Kurt Lock, coordonnateur de recherche de la clinique, croit qu’il faudrait ouvrir cinq cliniques similaires pour subvenir aux besoins du Downtown Eastside de Vancouver.

Kurt Lock debout devant une clôture.

Kurt Lock est le coordonnateur de recherche de Crosstown Clinic.

Photo : Radio-Canada / Nick Purdon

La drogue elle-même n’est pas nocive pour vous si vous avez un approvisionnement propre et réglementé , explique Lock.

Je ne dirai pas qu’elle est bonne pour vous, mais quelqu'un pourrait vivre jusqu'à 100 ans et consommer de l'héroïne tous les jours s'il n'est pas contaminé.

Nous fournissons de l'héroïne aux patients et nous ne nous attendons pas à ce qu'ils cessent de consommer parce que cela ne fonctionne tout simplement pas , a déclaré Lock.

Nous essayons cela depuis plusieurs décennies. Pourquoi ne pas mettre les gens en traitement? Eh bien, on l'a fait. Pourquoi ne pas les mettre en prison? Eh bien, on l'a fait aussi. Mais le problème existe toujours.

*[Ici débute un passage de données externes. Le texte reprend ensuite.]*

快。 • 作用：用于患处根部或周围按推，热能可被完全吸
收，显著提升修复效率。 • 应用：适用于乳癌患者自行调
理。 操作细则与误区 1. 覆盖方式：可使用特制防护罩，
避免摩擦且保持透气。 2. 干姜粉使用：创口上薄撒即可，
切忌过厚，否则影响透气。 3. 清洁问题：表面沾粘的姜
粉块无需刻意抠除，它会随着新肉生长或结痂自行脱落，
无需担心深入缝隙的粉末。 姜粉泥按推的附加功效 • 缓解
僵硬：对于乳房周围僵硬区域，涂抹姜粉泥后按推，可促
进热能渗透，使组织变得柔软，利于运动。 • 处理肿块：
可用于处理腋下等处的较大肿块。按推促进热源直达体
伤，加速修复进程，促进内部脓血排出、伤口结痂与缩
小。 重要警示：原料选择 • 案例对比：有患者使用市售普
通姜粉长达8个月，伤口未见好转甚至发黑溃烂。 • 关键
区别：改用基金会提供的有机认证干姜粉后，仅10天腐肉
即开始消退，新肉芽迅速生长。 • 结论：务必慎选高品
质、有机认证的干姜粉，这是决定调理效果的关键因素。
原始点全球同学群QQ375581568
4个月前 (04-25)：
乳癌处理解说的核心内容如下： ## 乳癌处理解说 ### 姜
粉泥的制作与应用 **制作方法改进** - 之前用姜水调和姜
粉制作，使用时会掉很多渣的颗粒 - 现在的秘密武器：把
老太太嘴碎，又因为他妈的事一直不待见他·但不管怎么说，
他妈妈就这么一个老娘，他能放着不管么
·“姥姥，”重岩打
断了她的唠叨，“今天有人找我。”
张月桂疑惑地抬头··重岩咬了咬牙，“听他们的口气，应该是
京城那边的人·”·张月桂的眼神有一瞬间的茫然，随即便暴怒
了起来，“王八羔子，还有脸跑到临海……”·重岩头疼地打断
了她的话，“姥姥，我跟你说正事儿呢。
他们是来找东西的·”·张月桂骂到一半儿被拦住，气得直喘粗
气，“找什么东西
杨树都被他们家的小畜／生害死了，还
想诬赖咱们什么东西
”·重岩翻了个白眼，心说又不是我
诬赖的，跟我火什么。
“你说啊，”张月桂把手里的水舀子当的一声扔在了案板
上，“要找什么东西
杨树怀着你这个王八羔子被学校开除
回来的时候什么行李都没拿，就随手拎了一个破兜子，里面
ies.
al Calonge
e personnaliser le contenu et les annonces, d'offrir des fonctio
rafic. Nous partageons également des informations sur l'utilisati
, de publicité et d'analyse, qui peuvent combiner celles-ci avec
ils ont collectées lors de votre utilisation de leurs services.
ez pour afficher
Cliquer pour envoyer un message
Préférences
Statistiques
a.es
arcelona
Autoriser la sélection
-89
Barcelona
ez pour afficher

Kurt Lock dit que la clinique se concentre plutôt sur la qualité de vie des utilisateurs.

Elle tente d'attirer des utilisateurs à la clinique en leur fournissant la drogue, puis, une fois qu'ils y sont, essaye d'aborder les problèmes qui les ont conduits à leur dépendance.

Le taux de rétention des programmes de remplacement des opioïdes par la méthadone est d’environ 30 %. Le taux de rétention de la clinique Crosstown est supérieur à 80 %.

Une seconde chance à la vie

Kieran Collins et son père, Wayne.

Kieran Collins et son père, Wayne

Photo : Radio-Canada / Nick Purdon

Kieran Collins estime que sa vie a beaucoup changé depuis le début de son traitement.

Sa relation avec sa famille s’est beaucoup améliorée, se réjouit-il, notamment avec son père et son neveu.

Je suis un oncle maintenant, ma petite sœur a un enfant , dit-il fièrement. Je le vois tout le temps.

Les changements dans sa vie lui permettent également de rêver plus grand.

J'aimerais savoir ce que c'est que de vivre sans une dépendance qui me pousse à mettre des drogues dans mon corps tous les jours , dit-il. J'aimerais être sain d'esprit au moment de quitter ce monde.

Il est aussi heureux de pouvoir apprécier le moment présent.

Avant, je me sentais comme si je ne faisais qu’exister , continue-t-il. Mais maintenant, des fois je me réveille et, wow, que je suis chanceux d’être en vie.

D'après les informations de Nick Purdon et Leonardo Palleja.